Exercise tasks -
**a.** Pull out the stretch of the paper summary from "Contribution" through "of adjacency matrices.", copying it word for word.
**b.** In the paper summary, which operation is called the most general binding operation in HDC?

Page text -

--*--

Graph Embeddings via Tensor Products and Approximately Orthonormal Codes
Frank Qiu

TL;DR
This paper introduces a novel dynamic graph representation based on tensor products and hyperdimensional computing principles, analyzing its theoretical properties and capacity to efficiently encode large sparse graphs.
Contribution
It presents a new tensor product-based graph embedding method, characterizes its theoretical properties, and compares its capacity with existing hyperdimensional coding schemes.
Findings
Tensor product is the most general binding operation in HDC.
The method's memory capacity scales similarly to Hadamard-Rademacher schemes.
It acts as a pseudo-orthogonal generalization of adjacency matrices.

--*--

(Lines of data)

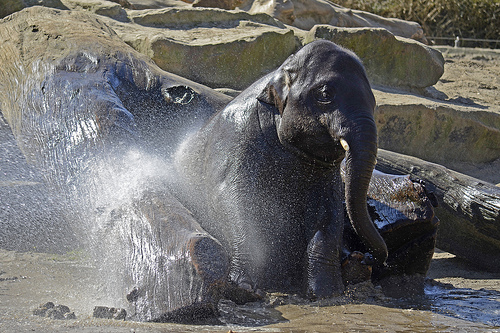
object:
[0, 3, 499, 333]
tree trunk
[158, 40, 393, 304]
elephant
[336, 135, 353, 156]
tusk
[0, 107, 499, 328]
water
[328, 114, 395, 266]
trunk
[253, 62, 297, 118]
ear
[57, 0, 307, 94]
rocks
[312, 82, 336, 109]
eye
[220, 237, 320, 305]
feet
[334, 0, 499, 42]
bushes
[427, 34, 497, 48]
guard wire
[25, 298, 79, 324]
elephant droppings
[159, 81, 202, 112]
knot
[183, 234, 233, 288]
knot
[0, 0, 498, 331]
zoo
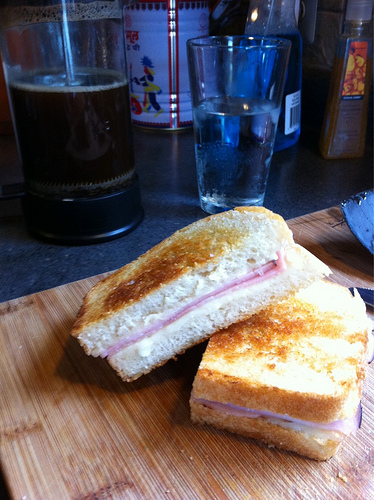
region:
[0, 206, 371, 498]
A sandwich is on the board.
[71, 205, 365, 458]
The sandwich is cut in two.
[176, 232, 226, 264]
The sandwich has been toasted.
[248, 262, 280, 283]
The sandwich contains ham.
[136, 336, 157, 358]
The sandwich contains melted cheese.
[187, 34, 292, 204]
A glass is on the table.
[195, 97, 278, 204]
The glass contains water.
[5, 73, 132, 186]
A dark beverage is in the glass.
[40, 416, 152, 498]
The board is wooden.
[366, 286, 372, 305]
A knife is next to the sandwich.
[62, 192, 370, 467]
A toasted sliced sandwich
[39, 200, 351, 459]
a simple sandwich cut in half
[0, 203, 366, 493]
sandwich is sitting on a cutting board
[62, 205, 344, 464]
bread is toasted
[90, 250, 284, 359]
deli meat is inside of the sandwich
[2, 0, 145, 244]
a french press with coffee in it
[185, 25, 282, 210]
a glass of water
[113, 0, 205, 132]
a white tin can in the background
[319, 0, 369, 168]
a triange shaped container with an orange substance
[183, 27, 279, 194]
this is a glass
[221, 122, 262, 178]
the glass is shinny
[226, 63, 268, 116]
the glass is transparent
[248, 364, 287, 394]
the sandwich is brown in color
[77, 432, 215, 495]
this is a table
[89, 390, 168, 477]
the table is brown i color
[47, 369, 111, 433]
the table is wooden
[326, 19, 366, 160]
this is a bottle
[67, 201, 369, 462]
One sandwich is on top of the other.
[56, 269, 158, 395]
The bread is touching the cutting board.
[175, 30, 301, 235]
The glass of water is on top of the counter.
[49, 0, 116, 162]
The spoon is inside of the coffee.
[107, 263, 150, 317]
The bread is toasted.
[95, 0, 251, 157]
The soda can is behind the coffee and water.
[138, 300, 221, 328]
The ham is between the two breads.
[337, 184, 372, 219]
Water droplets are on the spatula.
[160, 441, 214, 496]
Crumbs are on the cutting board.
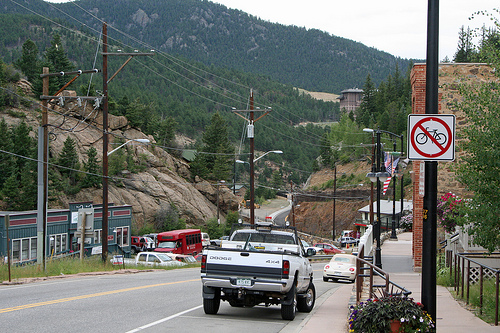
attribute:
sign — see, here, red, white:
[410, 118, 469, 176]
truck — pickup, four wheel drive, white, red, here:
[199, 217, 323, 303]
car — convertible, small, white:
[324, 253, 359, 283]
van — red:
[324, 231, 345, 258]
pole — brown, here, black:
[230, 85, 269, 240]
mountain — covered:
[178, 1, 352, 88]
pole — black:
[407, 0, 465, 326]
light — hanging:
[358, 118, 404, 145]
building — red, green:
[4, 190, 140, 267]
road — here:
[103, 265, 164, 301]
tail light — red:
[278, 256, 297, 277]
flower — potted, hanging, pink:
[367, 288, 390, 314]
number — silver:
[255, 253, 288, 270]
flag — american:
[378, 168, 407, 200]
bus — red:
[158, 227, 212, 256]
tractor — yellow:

--*--

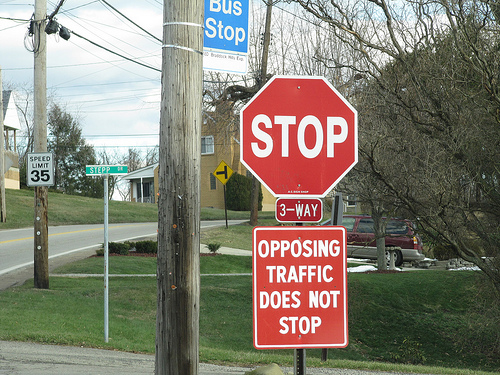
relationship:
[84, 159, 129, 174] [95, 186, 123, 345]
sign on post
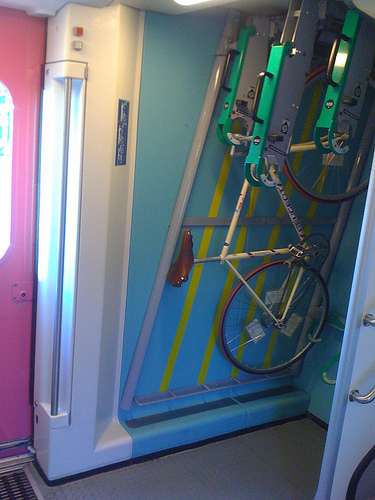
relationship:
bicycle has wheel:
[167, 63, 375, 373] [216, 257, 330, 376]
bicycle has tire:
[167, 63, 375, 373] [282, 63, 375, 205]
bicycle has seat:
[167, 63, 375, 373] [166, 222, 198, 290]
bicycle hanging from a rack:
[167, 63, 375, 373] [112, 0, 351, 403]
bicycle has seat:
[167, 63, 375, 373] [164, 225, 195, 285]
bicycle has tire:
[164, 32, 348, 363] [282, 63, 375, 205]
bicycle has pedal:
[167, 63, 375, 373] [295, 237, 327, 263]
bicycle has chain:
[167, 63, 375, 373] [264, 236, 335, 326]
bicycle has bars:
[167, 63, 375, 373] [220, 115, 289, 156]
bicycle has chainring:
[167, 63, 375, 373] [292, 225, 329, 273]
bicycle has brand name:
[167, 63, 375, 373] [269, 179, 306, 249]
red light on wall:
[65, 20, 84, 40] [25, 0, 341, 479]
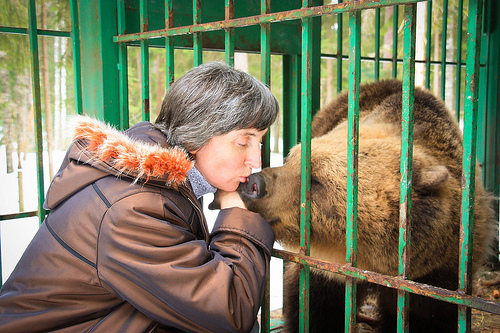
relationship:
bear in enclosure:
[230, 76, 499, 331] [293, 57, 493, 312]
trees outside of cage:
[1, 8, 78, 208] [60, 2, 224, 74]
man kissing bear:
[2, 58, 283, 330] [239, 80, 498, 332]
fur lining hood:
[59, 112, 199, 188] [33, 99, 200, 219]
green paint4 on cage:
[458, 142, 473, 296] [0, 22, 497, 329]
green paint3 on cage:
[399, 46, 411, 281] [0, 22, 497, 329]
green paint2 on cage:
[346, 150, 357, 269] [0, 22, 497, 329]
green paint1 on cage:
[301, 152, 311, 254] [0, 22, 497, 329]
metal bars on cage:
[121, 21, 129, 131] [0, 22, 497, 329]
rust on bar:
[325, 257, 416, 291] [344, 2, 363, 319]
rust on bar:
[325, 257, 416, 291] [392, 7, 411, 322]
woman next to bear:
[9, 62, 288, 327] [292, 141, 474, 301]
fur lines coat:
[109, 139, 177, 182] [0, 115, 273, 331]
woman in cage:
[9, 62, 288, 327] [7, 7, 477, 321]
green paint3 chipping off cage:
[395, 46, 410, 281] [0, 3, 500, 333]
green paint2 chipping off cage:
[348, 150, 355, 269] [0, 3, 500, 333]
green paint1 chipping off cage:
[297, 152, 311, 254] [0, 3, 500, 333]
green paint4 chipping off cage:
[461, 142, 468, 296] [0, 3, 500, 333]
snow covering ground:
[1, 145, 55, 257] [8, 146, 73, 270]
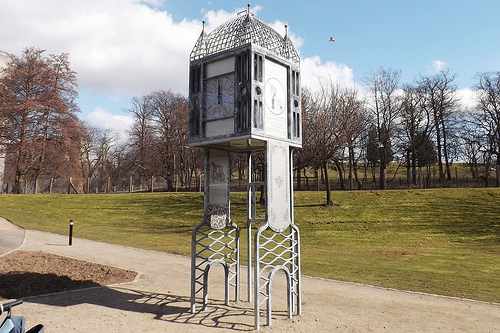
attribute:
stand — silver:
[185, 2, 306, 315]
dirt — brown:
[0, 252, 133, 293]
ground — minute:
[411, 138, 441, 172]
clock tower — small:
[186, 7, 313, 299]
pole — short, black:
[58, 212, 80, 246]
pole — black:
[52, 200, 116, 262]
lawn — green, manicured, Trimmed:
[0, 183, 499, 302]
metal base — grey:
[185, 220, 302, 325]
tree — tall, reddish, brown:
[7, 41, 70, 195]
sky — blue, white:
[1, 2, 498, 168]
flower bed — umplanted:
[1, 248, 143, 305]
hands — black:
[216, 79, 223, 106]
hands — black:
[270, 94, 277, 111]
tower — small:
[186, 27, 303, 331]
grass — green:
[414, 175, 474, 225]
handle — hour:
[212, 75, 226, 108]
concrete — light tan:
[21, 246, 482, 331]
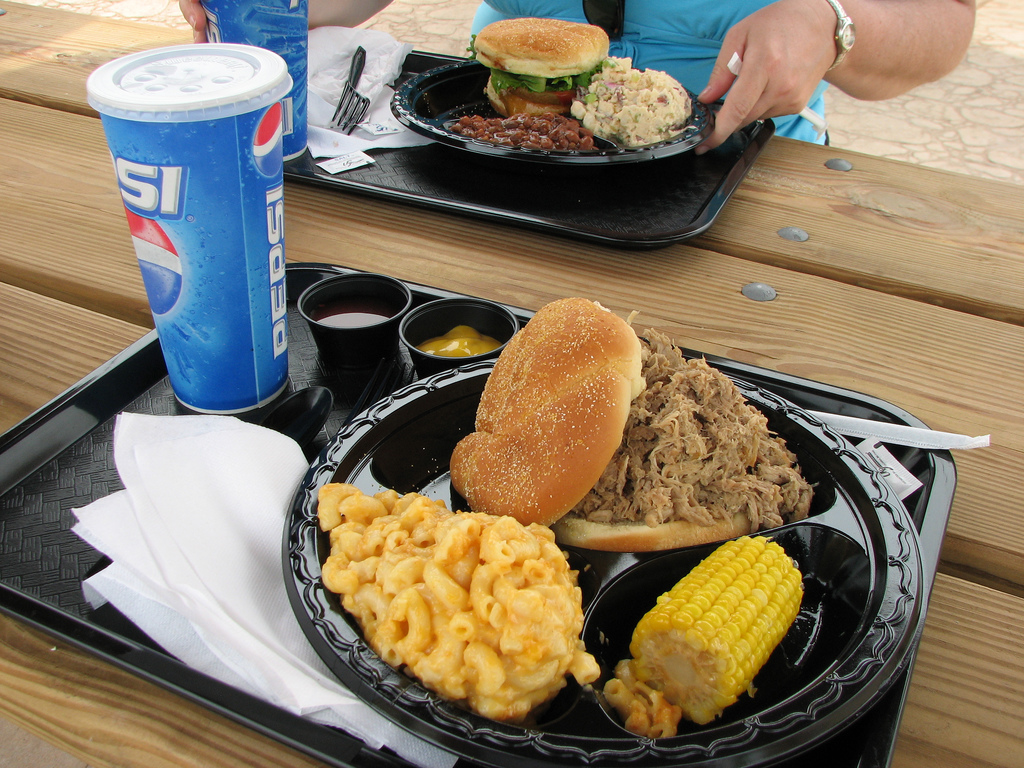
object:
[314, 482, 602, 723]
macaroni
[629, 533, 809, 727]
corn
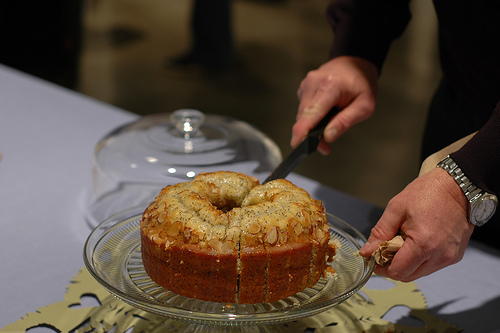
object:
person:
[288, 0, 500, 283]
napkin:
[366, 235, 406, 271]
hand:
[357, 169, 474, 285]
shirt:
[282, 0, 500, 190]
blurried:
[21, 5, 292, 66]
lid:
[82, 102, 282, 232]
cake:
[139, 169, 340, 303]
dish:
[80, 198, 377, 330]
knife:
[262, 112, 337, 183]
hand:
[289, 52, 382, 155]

--*--

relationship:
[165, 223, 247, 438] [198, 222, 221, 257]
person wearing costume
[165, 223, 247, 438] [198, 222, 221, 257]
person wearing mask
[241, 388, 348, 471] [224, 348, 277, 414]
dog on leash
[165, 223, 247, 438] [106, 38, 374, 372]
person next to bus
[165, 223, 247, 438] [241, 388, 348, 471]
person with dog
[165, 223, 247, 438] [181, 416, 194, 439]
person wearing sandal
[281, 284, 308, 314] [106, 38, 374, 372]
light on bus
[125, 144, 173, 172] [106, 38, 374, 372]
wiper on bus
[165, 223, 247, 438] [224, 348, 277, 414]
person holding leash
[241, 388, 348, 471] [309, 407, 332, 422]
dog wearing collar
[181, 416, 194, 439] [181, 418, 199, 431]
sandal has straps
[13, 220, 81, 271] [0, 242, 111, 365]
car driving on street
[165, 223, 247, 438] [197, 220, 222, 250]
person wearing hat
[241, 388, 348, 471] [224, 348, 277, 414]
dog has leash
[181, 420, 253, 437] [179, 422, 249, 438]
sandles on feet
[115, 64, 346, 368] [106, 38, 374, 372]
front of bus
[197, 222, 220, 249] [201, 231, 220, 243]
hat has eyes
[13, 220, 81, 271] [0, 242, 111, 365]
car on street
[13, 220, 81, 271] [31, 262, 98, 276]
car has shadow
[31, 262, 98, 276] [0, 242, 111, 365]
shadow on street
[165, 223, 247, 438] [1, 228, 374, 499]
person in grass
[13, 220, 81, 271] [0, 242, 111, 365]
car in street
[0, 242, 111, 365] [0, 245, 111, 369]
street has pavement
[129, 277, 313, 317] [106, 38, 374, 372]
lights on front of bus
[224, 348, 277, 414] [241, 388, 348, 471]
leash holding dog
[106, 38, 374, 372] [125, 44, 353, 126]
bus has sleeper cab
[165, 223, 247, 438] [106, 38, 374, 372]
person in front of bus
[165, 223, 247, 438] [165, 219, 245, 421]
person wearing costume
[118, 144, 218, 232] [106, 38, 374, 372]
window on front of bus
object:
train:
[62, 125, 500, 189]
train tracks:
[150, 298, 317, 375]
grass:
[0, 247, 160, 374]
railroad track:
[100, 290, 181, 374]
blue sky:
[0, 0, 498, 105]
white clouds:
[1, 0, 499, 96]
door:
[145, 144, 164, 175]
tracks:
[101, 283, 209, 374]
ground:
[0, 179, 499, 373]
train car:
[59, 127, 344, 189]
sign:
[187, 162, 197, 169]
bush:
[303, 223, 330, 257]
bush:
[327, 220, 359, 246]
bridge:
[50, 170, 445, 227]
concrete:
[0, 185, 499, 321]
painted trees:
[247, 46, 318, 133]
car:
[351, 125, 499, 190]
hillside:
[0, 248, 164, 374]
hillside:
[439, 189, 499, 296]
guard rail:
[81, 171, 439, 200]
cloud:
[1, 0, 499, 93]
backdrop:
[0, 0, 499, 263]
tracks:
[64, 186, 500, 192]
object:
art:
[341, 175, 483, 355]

--*--

Solutions by task -
**a.**
Contribution
It presents a new tensor product-based graph embedding method, characterizes its theoretical properties, and compares its capacity with existing hyperdimensional coding schemes.
Findings
Tensor product is the most general binding operation in HDC.
The method's memory capacity scales similarly to Hadamard-Rademacher schemes.
It acts as a pseudo-orthogonal generalization of adjacency matrices.

**b.** The tensor product.